Delahim suggested other “reforms” and “initiatives” in connection with merger reviews:

  1. Demonstrating Leadership in Parallel Investigations. Where possible, the Division will seek to coordinate with foreign enforcers in parallel investigations. In addition, when the parties are facing a parallel investigation, they should consider aligning their time periods with other jurisdictions, if possible.
  2. Withdrawing the 2011 Remedies Guide. The Division is currently reviewing its practices regarding remedies, with, like the other changes, the goal of expediting the process. Significantly, Delrahim announced the withdrawal of the 2011 Policy Guide to Merger Remedies. Until the updated Policy Guide is implemented, the 2004 Policy Guide will be in effect.
  3. Release of Merger Review Statistics. In order to assess whether these changes are effective, the Division will release the average duration of second request investigations and the average length of time from the opening of a preliminary investigation to the early termination or closing of the investigation, including investigations that did not result in a second request.
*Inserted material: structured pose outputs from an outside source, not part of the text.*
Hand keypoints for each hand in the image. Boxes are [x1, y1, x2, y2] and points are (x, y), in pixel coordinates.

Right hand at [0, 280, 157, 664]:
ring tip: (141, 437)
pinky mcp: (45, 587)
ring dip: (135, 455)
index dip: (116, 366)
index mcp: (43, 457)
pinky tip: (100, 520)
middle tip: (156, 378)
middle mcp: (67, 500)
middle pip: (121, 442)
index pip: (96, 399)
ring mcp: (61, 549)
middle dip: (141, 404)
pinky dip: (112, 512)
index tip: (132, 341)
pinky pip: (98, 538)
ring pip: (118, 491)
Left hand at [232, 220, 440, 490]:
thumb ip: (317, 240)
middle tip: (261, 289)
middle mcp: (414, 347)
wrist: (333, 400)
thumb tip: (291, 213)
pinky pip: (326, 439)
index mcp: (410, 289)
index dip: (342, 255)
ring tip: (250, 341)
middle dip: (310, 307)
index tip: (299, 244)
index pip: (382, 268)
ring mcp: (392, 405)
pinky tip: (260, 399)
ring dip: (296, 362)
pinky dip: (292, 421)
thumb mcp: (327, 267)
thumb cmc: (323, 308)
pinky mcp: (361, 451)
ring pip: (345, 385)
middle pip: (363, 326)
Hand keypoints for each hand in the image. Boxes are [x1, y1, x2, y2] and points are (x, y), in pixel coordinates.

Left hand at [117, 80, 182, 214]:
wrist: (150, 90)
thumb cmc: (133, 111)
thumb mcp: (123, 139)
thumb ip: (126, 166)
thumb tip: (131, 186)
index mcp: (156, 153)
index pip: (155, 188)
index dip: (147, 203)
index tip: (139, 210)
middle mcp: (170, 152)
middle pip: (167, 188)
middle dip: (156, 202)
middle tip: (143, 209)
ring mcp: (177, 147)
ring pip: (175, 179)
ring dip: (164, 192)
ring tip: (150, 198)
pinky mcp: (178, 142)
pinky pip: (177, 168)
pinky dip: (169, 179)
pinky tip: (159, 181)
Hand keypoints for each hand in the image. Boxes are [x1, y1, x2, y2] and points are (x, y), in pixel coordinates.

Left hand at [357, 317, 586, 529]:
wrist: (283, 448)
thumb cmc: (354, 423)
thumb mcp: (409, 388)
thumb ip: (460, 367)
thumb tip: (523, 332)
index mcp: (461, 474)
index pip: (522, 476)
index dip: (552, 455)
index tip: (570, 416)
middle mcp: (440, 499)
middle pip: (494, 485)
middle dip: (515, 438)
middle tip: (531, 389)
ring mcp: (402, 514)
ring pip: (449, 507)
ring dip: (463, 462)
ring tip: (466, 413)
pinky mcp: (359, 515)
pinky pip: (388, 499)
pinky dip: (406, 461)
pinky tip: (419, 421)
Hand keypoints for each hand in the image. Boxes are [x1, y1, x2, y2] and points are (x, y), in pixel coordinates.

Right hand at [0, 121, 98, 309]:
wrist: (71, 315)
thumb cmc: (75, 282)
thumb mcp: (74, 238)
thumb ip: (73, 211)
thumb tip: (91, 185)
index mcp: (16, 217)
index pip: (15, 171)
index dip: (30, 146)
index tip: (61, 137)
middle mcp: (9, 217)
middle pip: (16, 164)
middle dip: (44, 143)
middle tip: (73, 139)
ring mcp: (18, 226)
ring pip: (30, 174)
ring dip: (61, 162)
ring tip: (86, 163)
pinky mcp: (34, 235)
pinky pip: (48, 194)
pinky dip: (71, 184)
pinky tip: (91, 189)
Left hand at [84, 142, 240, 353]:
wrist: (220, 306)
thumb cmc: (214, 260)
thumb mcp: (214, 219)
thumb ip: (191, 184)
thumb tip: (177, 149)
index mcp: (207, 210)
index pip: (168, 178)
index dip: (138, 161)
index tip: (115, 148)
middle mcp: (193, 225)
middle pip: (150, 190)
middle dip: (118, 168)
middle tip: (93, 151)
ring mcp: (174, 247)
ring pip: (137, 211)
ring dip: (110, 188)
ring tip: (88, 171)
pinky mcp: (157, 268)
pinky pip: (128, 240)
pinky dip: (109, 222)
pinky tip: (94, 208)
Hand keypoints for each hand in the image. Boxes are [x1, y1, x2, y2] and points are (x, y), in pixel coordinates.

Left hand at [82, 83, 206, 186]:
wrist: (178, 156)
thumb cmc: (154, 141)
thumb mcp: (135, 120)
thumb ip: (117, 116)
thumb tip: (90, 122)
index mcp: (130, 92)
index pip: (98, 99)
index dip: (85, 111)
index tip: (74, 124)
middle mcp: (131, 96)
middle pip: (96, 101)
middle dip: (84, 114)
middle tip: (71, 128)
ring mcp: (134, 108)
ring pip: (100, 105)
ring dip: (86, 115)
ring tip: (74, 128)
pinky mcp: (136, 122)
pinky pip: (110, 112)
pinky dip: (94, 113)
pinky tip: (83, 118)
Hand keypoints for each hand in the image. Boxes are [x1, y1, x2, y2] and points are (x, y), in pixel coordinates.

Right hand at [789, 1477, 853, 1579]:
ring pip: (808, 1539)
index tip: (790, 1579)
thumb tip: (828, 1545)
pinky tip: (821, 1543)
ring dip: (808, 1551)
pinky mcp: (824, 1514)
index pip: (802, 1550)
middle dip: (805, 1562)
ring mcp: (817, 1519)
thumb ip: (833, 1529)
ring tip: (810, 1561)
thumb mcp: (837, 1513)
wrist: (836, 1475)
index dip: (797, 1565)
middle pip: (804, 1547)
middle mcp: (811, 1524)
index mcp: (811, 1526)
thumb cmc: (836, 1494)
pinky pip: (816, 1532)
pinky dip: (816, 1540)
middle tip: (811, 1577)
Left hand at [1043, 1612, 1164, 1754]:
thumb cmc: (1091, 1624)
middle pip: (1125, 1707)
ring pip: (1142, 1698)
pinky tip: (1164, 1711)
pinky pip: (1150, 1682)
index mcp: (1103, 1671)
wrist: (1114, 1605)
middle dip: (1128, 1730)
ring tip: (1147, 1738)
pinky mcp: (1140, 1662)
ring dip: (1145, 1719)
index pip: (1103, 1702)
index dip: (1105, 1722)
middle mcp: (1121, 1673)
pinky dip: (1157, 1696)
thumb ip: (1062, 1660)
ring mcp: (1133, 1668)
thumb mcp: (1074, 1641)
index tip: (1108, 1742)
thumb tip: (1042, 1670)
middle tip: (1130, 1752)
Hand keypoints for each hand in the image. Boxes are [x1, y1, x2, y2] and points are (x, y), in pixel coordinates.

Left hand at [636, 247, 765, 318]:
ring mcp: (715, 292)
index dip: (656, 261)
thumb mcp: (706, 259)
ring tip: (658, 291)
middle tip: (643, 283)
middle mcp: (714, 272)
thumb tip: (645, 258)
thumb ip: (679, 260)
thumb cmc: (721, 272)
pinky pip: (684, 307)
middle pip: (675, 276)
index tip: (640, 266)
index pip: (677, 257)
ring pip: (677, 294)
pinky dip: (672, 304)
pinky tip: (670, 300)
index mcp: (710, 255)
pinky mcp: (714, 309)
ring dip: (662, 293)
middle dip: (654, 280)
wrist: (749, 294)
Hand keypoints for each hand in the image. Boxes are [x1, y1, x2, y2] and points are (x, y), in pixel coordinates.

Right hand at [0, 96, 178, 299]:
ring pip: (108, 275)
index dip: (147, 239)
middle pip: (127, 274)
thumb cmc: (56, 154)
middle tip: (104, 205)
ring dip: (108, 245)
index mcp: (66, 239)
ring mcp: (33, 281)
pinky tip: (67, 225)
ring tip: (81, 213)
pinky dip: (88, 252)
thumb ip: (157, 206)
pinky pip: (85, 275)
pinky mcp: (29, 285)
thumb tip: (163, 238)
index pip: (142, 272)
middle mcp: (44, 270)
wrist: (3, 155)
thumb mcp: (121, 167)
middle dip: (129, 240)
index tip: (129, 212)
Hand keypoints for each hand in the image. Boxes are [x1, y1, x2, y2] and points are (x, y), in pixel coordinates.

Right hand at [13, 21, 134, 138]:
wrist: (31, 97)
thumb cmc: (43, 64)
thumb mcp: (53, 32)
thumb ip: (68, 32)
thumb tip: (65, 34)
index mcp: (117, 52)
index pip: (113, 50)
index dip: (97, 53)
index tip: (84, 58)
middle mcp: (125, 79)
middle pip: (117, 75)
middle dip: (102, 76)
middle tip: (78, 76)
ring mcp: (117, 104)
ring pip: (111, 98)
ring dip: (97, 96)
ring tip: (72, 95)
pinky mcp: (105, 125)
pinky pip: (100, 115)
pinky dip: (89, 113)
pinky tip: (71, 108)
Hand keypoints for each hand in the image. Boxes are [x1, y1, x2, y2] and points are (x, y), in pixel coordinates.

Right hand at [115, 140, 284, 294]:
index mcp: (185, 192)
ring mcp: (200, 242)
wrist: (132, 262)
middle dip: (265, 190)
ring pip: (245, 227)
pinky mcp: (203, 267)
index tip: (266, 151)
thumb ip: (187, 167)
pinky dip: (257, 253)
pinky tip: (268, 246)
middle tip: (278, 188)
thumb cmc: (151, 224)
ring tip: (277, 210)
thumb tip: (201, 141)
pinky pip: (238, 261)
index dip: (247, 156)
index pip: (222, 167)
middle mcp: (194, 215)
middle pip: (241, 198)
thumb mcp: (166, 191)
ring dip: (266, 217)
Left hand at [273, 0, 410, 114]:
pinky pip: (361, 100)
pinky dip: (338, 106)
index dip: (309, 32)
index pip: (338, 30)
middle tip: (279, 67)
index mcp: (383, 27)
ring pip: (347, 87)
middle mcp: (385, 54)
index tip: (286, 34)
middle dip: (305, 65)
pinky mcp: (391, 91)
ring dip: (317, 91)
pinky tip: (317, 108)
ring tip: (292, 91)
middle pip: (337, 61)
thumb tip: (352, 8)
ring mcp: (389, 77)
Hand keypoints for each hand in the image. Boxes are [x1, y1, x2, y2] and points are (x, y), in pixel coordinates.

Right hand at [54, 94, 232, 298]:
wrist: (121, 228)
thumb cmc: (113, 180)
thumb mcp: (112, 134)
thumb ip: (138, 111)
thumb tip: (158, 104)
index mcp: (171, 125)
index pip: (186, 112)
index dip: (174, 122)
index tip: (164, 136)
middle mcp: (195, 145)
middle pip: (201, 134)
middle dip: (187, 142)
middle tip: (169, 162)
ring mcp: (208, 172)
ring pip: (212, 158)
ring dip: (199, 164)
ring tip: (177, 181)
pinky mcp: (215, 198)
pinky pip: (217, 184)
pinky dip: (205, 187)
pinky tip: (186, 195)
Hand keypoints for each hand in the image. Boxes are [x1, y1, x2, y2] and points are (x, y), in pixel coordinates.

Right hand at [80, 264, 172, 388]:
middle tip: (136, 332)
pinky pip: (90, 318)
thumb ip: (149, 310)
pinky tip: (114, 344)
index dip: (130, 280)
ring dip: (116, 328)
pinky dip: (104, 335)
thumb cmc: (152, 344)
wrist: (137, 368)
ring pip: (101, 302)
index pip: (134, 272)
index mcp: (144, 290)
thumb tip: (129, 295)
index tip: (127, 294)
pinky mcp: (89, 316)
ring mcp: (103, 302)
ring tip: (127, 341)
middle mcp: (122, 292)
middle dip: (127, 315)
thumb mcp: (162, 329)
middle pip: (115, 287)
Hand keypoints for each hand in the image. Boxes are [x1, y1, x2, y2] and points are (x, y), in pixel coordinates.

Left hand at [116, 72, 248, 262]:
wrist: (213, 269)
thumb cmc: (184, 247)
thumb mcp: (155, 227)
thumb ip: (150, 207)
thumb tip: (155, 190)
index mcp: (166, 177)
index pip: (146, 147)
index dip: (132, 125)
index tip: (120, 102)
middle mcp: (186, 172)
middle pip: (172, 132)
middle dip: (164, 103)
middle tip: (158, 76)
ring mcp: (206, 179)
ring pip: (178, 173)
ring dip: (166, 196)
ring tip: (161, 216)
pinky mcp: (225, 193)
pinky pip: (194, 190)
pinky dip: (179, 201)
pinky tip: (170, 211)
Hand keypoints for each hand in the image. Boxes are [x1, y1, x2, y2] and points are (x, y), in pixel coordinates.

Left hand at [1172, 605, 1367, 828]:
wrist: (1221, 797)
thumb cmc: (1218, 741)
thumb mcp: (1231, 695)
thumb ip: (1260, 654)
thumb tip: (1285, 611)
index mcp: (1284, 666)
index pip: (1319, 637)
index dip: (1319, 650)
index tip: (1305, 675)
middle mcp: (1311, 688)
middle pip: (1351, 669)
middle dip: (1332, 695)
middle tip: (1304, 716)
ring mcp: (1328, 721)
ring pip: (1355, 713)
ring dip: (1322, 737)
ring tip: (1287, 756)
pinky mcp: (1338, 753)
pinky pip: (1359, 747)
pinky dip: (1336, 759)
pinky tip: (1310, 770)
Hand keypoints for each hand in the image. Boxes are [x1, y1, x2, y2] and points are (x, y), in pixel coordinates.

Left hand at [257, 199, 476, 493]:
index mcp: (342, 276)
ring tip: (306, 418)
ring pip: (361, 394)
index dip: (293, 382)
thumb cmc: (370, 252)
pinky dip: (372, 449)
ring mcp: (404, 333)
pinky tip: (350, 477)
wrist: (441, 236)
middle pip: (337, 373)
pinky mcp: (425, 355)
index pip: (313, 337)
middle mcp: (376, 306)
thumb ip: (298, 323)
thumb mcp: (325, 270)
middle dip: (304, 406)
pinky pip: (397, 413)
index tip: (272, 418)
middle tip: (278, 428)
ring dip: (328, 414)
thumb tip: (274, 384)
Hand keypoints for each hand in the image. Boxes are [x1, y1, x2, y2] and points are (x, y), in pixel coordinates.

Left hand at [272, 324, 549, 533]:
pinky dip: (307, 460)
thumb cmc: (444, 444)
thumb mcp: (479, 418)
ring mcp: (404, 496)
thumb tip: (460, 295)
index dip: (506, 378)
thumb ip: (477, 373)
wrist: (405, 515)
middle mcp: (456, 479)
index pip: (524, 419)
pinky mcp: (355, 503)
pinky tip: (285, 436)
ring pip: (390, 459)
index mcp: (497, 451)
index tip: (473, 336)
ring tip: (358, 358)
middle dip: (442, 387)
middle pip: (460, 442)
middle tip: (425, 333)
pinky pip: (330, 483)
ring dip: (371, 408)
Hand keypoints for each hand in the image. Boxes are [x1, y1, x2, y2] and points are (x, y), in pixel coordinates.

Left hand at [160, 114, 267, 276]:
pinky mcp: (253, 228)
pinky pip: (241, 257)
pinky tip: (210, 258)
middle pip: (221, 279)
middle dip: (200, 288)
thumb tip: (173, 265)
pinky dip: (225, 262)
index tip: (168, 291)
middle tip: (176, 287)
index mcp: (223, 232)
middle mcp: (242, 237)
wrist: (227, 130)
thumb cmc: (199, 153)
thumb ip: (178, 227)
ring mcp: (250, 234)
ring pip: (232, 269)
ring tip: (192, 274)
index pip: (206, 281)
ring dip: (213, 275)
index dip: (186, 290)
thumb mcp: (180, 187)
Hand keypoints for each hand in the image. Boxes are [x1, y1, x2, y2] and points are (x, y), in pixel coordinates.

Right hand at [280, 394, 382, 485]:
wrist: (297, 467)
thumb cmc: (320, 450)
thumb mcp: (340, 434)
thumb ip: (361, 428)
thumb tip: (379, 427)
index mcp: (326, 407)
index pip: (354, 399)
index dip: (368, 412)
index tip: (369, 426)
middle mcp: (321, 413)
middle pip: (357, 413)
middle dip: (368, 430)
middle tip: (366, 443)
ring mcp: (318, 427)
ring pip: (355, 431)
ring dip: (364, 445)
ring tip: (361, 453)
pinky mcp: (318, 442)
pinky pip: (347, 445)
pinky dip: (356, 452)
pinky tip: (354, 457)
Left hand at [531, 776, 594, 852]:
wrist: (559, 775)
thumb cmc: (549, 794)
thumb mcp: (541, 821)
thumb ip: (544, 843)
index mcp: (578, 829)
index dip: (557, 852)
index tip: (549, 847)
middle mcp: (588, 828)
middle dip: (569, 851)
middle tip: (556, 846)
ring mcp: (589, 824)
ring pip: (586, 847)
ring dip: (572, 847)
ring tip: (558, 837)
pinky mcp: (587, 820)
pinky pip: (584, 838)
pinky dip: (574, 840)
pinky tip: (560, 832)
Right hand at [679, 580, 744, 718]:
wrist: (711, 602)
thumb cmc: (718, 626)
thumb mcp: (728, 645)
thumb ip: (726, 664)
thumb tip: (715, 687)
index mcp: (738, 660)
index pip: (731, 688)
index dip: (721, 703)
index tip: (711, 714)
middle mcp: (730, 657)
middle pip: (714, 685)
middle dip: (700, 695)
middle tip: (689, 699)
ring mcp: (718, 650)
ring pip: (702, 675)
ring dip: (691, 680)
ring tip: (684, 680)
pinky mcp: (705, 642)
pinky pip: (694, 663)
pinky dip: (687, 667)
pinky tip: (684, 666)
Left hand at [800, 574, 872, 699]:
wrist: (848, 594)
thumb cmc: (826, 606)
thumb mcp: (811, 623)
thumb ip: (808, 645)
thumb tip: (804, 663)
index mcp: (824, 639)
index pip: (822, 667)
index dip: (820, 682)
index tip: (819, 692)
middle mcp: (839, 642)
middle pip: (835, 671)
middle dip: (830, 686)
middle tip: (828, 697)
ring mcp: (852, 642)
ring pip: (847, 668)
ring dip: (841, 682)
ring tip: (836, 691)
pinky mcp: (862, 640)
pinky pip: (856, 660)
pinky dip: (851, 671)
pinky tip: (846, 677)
These changes are no panacea. Substantive merger reviews at the DOJ will remain lengthy, intrusive, and expensive. The Division expects more documents, data, and other information more quickly as well as greater involvement of the merging parties’ key personnel. The six month shot clock is aspirational — the Federal Communications Commission several years ago imposed upon itself a similar shot clock for its merger reviews of transactions also under its jurisdiction, but has often found reasons to pause the shot clock over completeness issues. Although incremental, the changes are all in the right direction and should be welcomed. It can be expected that the Federal Trade Commission will update its merger review process as well.